Sumbawa –Sunbawanesia.com. Gelaran Eternal Fight Show 2026 yang resmi dibuka pada Sabtu (14/2/2026) tidak hanya menjadi ajang pertarungan di atas ring, tetapi juga momentum promosi potensi atlet muda dan produk lokal Kabupaten Sumbawa. Informasi ini dirangkum oleh Sumbawanesia.com dengan merujuk pada laporan sebelumnya yang dipublikasikan oleh Amarmedia.co.id.
Dalam laporan tersebut, promotor acara, Sultan, menegaskan bahwa kegiatan ini dirancang sebagai wadah multisektoral yang tidak hanya fokus pada olahraga, tetapi juga mendukung pelaku industri kreatif dan UMKM daerah. Ia bahkan secara simbolis mengenakan busana produksi UMKM lokal bertuliskan “Sunny” sebagai bentuk dukungan terhadap karya anak daerah.
Sebagaimana dikutip dari laporan awal, Sultan menyampaikan, “Kita ingin menunjukkan bahwa kualitas Sumber Daya Manusia (SDM) di Sumbawa, NTB, itu luar biasa.
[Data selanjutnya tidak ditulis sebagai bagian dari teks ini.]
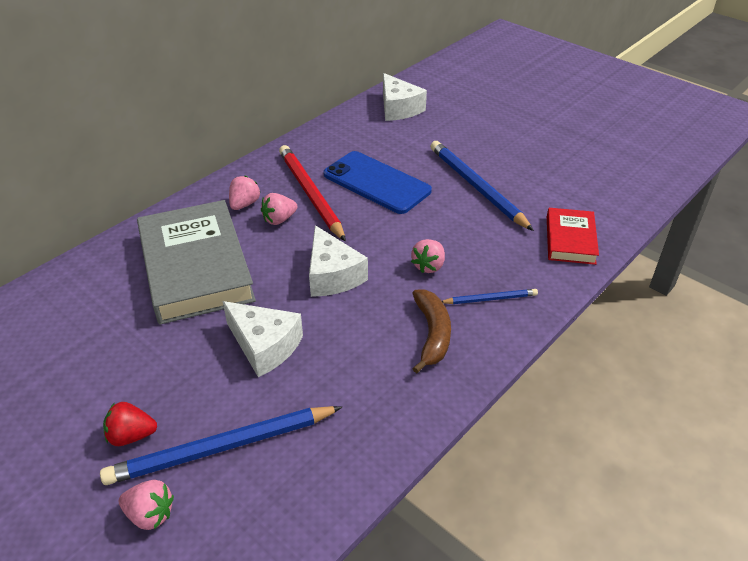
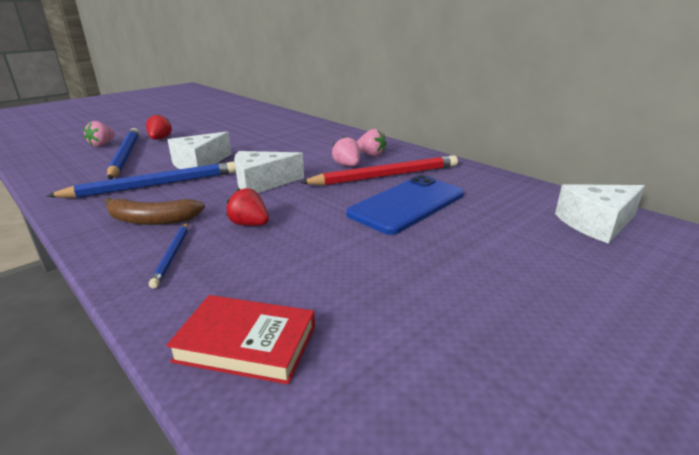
camera: 95 degrees right, 15 degrees down
(196, 267) = (296, 145): grey book -> none
(428, 266) = (249, 224): pink strawberry -> red strawberry
(476, 187) = (400, 268): blue pencil -> blue pencil (154, 185)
Hari ini adalah momentum bagi para fighter dan talenta muda yang sudah berprestasi di tingkat provinsi untuk melangkah ke kancah nasional, bahkan internasional.”
Kehadiran produk lokal dalam event olahraga ini dinilai sejalan dengan langkah Pemerintah Kabupaten Sumbawa yang sebelumnya mendorong pendaftaran Kekayaan Intelektual Komunal (KIK) untuk motif Tenun Sumbawa, seperti Kere Alang, melalui dukungan DEKRANASDA dan Bupati Sumbawa, Syarafuddin Jarot. Langkah tersebut menjadi bagian dari upaya penguatan ekonomi kreatif berbasis kearifan lokal.
Dalam suasana pembukaan yang penuh antusiasme, Sultan juga menutup sambutannya dengan harapan agar ajang ini menjadi awal lahirnya prestasi-prestasi baru bagi atlet Sumbawa. “Selamat menikmati acara, dan semoga momentum ini menjadi awal dari prestasi-prestasi besar atlet kita di masa depan,” ujarnya sebagaimana dikutip dari sumber sebelumnya.
Sebagai bentuk kehati-hatian dan kepatuhan terhadap etika jurnalistik, pemberitaan ini disusun ulang oleh Sumbawanesia.com dengan tetap mencantumkan Amarmedia.co.id sebagai sumber informasi awal, guna menjaga akurasi fakta, atribusi yang jelas, serta menghindari pelanggaran hak cipta maupun distorsi informasi.